Page-level text extractions
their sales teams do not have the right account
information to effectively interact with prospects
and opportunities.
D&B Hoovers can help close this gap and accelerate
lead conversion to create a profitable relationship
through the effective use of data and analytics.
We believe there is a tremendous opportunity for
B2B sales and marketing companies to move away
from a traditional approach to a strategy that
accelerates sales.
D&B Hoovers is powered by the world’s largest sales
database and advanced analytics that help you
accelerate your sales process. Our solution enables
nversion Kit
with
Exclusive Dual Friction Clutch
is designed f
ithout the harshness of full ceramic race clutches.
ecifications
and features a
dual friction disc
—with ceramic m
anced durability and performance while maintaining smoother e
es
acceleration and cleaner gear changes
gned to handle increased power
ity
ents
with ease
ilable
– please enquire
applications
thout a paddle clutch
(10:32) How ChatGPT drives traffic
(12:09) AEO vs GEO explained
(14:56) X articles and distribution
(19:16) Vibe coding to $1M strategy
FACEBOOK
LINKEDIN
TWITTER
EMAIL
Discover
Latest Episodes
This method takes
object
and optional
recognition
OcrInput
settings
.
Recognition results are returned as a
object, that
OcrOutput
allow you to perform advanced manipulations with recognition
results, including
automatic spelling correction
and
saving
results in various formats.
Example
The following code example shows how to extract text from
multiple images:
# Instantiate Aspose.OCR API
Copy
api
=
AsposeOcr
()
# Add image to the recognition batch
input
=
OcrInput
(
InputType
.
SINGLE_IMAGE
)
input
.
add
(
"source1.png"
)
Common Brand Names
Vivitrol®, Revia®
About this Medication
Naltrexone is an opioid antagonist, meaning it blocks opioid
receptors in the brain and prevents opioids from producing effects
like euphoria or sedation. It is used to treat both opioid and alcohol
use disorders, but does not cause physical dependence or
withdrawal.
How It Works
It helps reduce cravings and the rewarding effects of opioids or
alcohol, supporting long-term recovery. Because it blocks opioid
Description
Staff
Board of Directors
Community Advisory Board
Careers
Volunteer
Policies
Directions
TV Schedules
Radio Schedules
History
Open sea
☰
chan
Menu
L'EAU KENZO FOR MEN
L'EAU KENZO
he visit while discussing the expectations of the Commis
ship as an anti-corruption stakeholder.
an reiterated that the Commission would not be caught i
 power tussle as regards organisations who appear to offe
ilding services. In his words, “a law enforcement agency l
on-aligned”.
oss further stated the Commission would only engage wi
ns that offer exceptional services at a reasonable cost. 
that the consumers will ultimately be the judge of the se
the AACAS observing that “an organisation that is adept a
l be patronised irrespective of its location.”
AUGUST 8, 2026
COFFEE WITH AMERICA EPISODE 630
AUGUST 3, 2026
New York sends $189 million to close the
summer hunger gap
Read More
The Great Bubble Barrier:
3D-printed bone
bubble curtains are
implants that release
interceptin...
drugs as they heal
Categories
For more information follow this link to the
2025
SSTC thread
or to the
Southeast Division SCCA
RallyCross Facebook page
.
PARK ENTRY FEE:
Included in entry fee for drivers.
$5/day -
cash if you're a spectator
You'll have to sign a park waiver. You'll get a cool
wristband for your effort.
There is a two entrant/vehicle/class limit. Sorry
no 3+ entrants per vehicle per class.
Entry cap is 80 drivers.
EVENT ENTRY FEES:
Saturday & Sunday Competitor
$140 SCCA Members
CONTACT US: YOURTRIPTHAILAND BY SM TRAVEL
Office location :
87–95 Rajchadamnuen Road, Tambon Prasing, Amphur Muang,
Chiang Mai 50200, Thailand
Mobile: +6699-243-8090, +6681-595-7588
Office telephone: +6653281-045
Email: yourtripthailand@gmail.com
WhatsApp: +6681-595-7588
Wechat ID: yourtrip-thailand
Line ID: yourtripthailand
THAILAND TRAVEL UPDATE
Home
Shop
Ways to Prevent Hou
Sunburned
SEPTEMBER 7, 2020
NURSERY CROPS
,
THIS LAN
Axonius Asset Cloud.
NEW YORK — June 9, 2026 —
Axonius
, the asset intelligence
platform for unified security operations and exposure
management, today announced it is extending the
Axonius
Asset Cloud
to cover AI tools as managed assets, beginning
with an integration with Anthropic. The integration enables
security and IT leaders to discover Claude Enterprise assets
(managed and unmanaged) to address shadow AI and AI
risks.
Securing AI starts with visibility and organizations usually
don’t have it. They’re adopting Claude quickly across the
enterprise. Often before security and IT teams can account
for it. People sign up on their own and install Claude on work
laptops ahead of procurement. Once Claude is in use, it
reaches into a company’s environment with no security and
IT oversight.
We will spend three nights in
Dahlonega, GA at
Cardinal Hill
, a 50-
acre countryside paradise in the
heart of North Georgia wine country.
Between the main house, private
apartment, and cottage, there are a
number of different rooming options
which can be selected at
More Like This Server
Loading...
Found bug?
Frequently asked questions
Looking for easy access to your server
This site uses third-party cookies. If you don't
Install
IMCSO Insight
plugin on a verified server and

Instructions for the task. Copy the records above faithfully. Begin at their first line, end at the line containing "through the effective", and include nothing else.

Written answer.
their sales teams do not have the right account
information to effectively interact with prospects
and opportunities.
D&B Hoovers can help close this gap and accelerate
lead conversion to create a profitable relationship
through the effective use of data and analytics.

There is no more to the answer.